Pero queremos referirnos aquí al progreso en el sentido estricto, restringido, que se da a este vocablo, al progreso considerado en su aspecto exclusivamente técnico. Gran bien es el progreso, y por eso el siglo XIX que produce o deja, al menos, la semilla de todos los inventos, que fertiliza hasta lo inaudito los hasta entonces yermos campos de la química, de la electricidad, de la mecánica, tiene, considerado individualmente y no en su vida de relación, un mérito extraordinario. Pero veamos que la normalidad es el equilibrio y que el acopio de adelantos técnicos de que tan justo alarde hizo el XIX, reclamaba, exigía, con vistas a la posterioridad, una correlación ética traducida en un progreso moral capaz de interpretar y de aplicar convenientemente a su debido tiempo, el colosal bagaje del progreso material. La verdad es que hubo más inventos que necesidades y que en no pocos aspectos ha sido mayor la oferta que la demanda. Diríase que el siglo que nos ha tocado vivir, dueño de la herencia de técnica legada por el pasado, no ha podido incorporar al torrente circulatorio de su vitalidad un exceso de progreso que le ha hecho daño porque se ha atracado de él sin poder asimilarlo. Lo mismo que esos niños que se ponen malos de tanto comer el día del santo del papá, nosotros las generaciones actuales, nos hemos servido sin freno de todos los platos del banquete porque nuestro papá —el siglo XIX— que nos ofreció muchos manjares —muchos progresos— nos dio en cambio poca educación —poca ética—. Y, como resultado, la desasimilación, el cólico, ha sido inevitable. Porque yo me atrevería a asegurar que la guerra actual, con todas sus horrorosas maravillas técnicas, políticas o econó-micas no es sino un cólico del progreso.
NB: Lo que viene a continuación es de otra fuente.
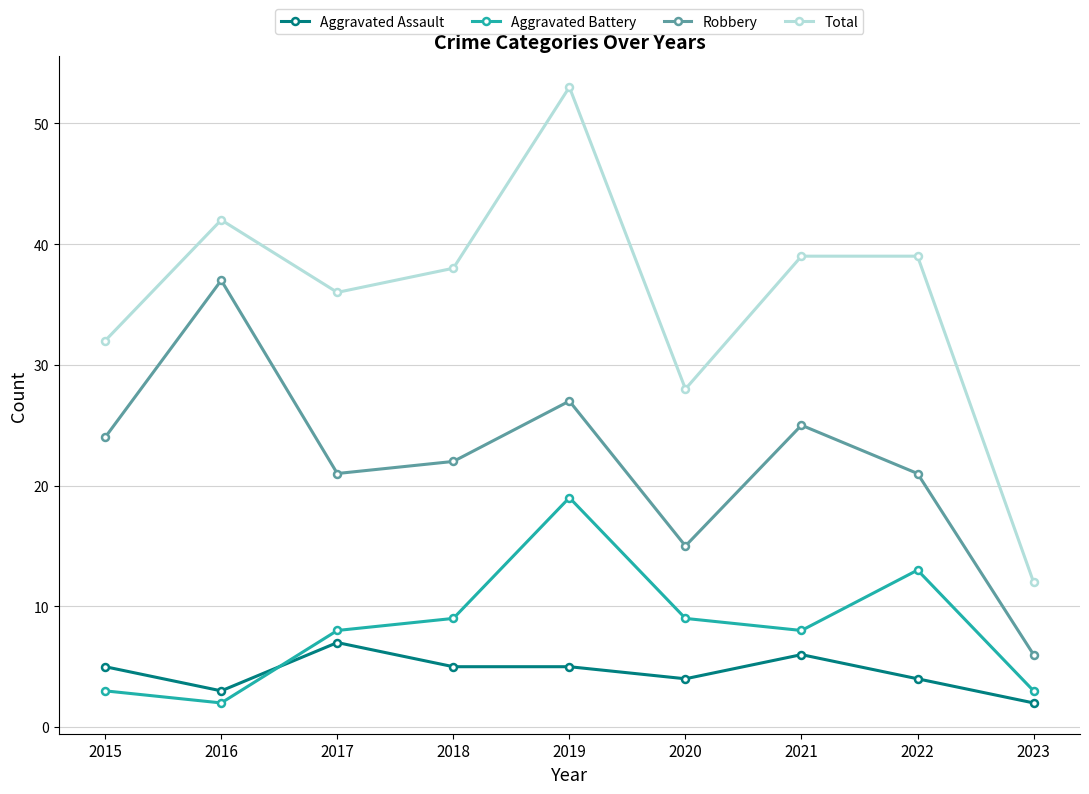

Count the number of categories in the chart.

9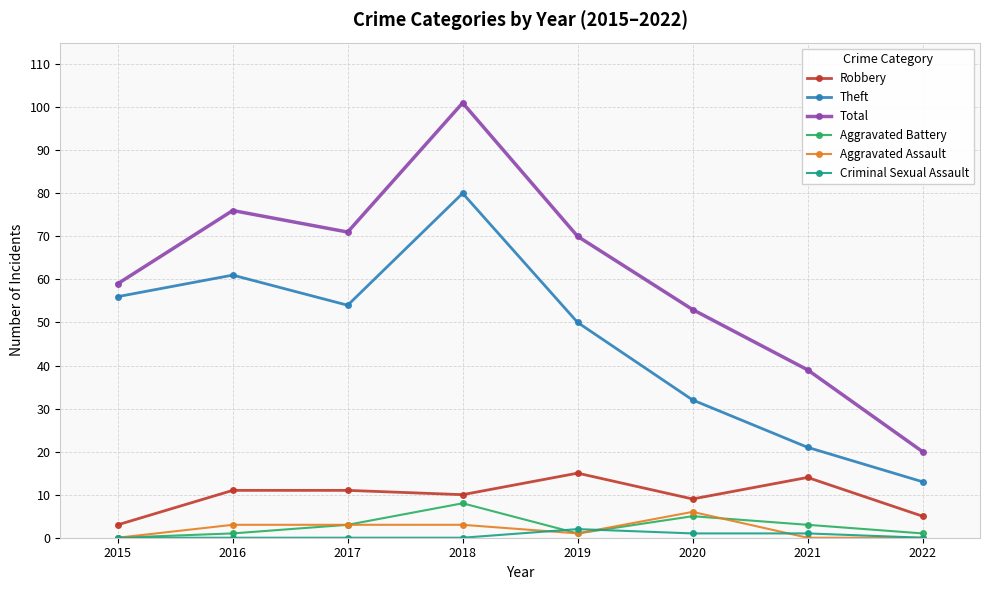

At which category is the sum across all series the highest?

2018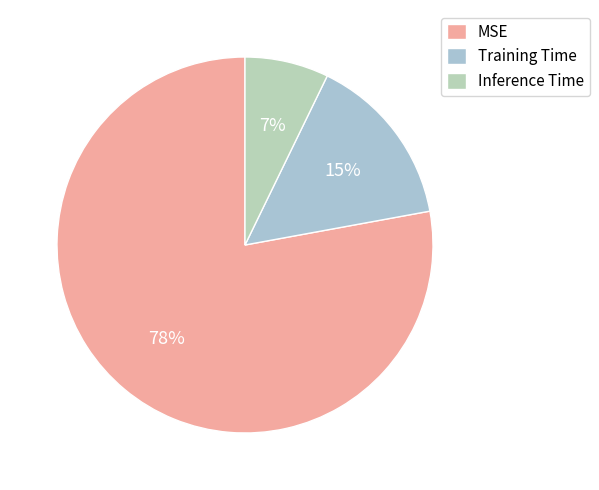

What percentage do Inference Time and MSE together represent?

85.1%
Lo urgente pues, será nivelar la Ética con el progreso; hacer que la moral, rezagada, cubra el camino que la separa de la ciencia para que juntas completen una síntesis de civilización auténtica.
A la postre, el predicador que clama contra la corrupción de las costumbres y el pensador que asegura que el mundo está cansado dicen, con distintas palabras, una misma cosa. Lo indudable es que la Ética está hética; que el mundo padece una tisis moral. Y que todo es, entre otras cosas y sobre todas las cosas, porque el siglo anterior tuvo de la civilización un concepto unilateral, incompleto. Todo progreso que no se encauza en las márgenes de la Ética es un progreso patológico. Tarea de nuestro siglo, de nosotros, es alzaprimar el espíritu consiguiendo al fin un equilibrio, un orden nuevo, en que la Técnica esté equilibrada por el Amor.